*The task:* Nothing but the images should be left out when the entries are restated word for word.

━━━━━━

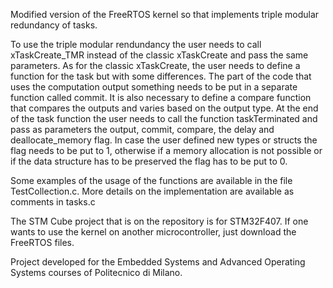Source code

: Modified version of the FreeRTOS kernel so that implements triple modular redundancy of tasks.

To use the triple modular rendundancy the user needs to call xTaskCreate_TMR instead of the classic xTaskCreate and pass the same parameters.
As for the classic xTaskCreate, the user needs to define a function for the task but with some differences.
The part of the code that uses the computation output something needs to be put in a separate function called commit. It is also necessary to define a compare function that compares the outputs and varies based on the output type. 
At the end of the task function the user needs to call the function taskTerminated and pass as parameters the output, commit, compare, the delay and deallocate_memory flag. In case the user defined new types or structs the flag needs to be put to 1, otherwise if a memory allocation is not possible or if the data structure has to be preserved the flag has to be put to 0. 

Some examples of the usage of the functions are available in the file TestCollection.c. More details on the implementation are available as comments in tasks.c

The STM Cube project that is on the repository is for STM32F407. If one wants to use the kernel on another microcontroller, just download the FreeRTOS files.

Project developed for the Embedded Systems and Advanced Operating Systems courses of Politecnico di Milano.
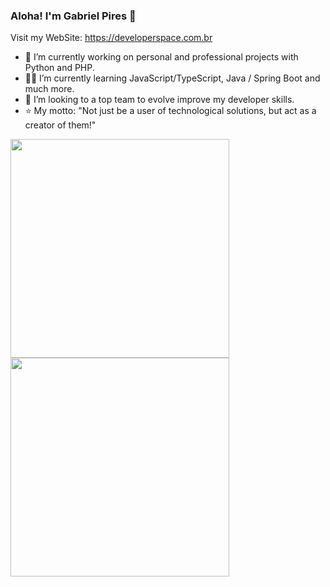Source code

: ### Aloha! I'm Gabriel Pires 👋
Visit my WebSite: https://developerspace.com.br
- 🔭 I’m currently working on personal and professional projects with Python and PHP.  
- :man_student: I’m currently learning JavaScript/TypeScript, Java / Spring Boot and much more.
- :rocket: I’m looking to a top team to evolve improve my developer skills.
- :star: My motto: "Not just be a user of technological solutions, but act as a creator of them!"
<div>
<img width="350" src="http://github-readme-stats-gabrieldevspace.vercel.app/api?username=GabrielDevSpace&show_icons=true&theme=dracula"/>
  <br>
<img width="350" src="http://github-readme-stats-gabrieldevspace.vercel.app/api/top-langs/?username=GabrielDevSpace&langs_count=5"/>

</div>
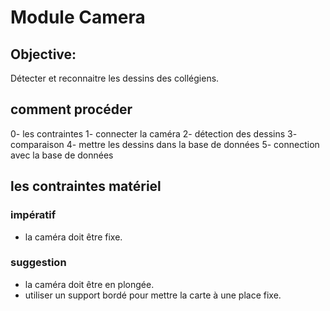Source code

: # Module Camera

## Objective:

Détecter et reconnaitre les dessins des collégiens.

## comment procéder

0- les contraintes
1- connecter la caméra
2- détection des dessins
3- comparaison
4- mettre les dessins dans la base de données
5- connection avec la base de données

##  les contraintes matériel

### impératif

- la caméra doit être fixe.

### suggestion

- la caméra doit être en plongée.
- utiliser un support bordé pour mettre la carte à une place fixe.
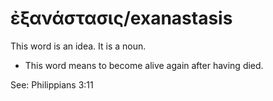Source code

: # ἐξανάστασις/exanastasis
This word is an idea. It is a noun.
* This word means to become alive again after having died.

See: Philippians 3:11

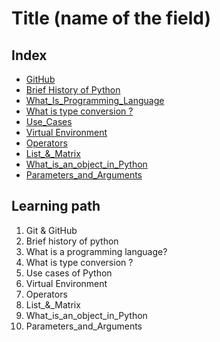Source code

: <!--
1. Every major folder, for example, Frontend Web Development, Backend Web Development, Data Structures and Algorithm, etc, will have an index page.
2. Every index page should have a title, index with a link to all the language/topic folders, and a Learning path.
3. The learning path should act as a roadmap to the learners. The learners should not be clueless after coming to the repository.
    -->

# Title (name of the field)

## Index
- [GitHub](./Git_And_GitHub)
- [Brief History of Python](./History_Of_Python)
- [What_Is_Programming_Language](./What_Is_Programming_Language)
- [What is type conversion ?](./Type_Conversion)
- [Use_Cases](./Use_Cases)
- [Virtual Environment](./Virtual_Environment)
- [Operators](./Operators)
- [List_&_Matrix](./List_&_Matrix)
- [What_is_an_object_in_Python](./What_is_an_object_in_Python)
- [Parameters_and_Arguments](./Parameters_and_Arguments)

## Learning path
1. Git & GitHub
2. Brief history of python
3. What is a programming language?
4. What is type conversion ?
5. Use cases of Python
6. Virtual Environment
7. Operators
8. List_&_Matrix
9. What_is_an_object_in_Python
10. Parameters_and_Arguments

━━━━━━

*Output for this exercise:*
Source code

: Modified version of the FreeRTOS kernel so that implements triple modular redundancy of tasks.

To use the triple modular rendundancy the user needs to call xTaskCreate_TMR instead of the classic xTaskCreate and pass the same parameters.
As for the classic xTaskCreate, the user needs to define a function for the task but with some differences.
The part of the code that uses the computation output something needs to be put in a separate function called commit. It is also necessary to define a compare function that compares the outputs and varies based on the output type. 
At the end of the task function the user needs to call the function taskTerminated and pass as parameters the output, commit, compare, the delay and deallocate_memory flag. In case the user defined new types or structs the flag needs to be put to 1, otherwise if a memory allocation is not possible or if the data structure has to be preserved the flag has to be put to 0. 

Some examples of the usage of the functions are available in the file TestCollection.c. More details on the implementation are available as comments in tasks.c

The STM Cube project that is on the repository is for STM32F407. If one wants to use the kernel on another microcontroller, just download the FreeRTOS files.

Project developed for the Embedded Systems and Advanced Operating Systems courses of Politecnico di Milano.
Source code

: ### Aloha! I'm Gabriel Pires 👋
Visit my WebSite: https://developerspace.com.br
- 🔭 I’m currently working on personal and professional projects with Python and PHP.  
- :man_student: I’m currently learning JavaScript/TypeScript, Java / Spring Boot and much more.
- :rocket: I’m looking to a top team to evolve improve my developer skills.
- :star: My motto: "Not just be a user of technological solutions, but act as a creator of them!"
<div>
<img width="350" src="http://github-readme-stats-gabrieldevspace.vercel.app/api?username=GabrielDevSpace&show_icons=true&theme=dracula"/>
  <br>
<img width="350" src="http://github-readme-stats-gabrieldevspace.vercel.app/api/top-langs/?username=GabrielDevSpace&langs_count=5"/>

</div>
Source code

: # Module Camera

## Objective:

Détecter et reconnaitre les dessins des collégiens.

## comment procéder

0- les contraintes
1- connecter la caméra
2- détection des dessins
3- comparaison
4- mettre les dessins dans la base de données
5- connection avec la base de données

##  les contraintes matériel

### impératif

- la caméra doit être fixe.

### suggestion

- la caméra doit être en plongée.
- utiliser un support bordé pour mettre la carte à une place fixe.
Source code

: # ἐξανάστασις/exanastasis
This word is an idea. It is a noun.
* This word means to become alive again after having died.

See: Philippians 3:11

Source code

: <!--
1. Every major folder, for example, Frontend Web Development, Backend Web Development, Data Structures and Algorithm, etc, will have an index page.
2. Every index page should have a title, index with a link to all the language/topic folders, and a Learning path.
3. The learning path should act as a roadmap to the learners. The learners should not be clueless after coming to the repository.
    -->

# Title (name of the field)

## Index
- [GitHub](./Git_And_GitHub)
- [Brief History of Python](./History_Of_Python)
- [What_Is_Programming_Language](./What_Is_Programming_Language)
- [What is type conversion ?](./Type_Conversion)
- [Use_Cases](./Use_Cases)
- [Virtual Environment](./Virtual_Environment)
- [Operators](./Operators)
- [List_&_Matrix](./List_&_Matrix)
- [What_is_an_object_in_Python](./What_is_an_object_in_Python)
- [Parameters_and_Arguments](./Parameters_and_Arguments)

## Learning path
1. Git & GitHub
2. Brief history of python
3. What is a programming language?
4. What is type conversion ?
5. Use cases of Python
6. Virtual Environment
7. Operators
8. List_&_Matrix
9. What_is_an_object_in_Python
10. Parameters_and_Arguments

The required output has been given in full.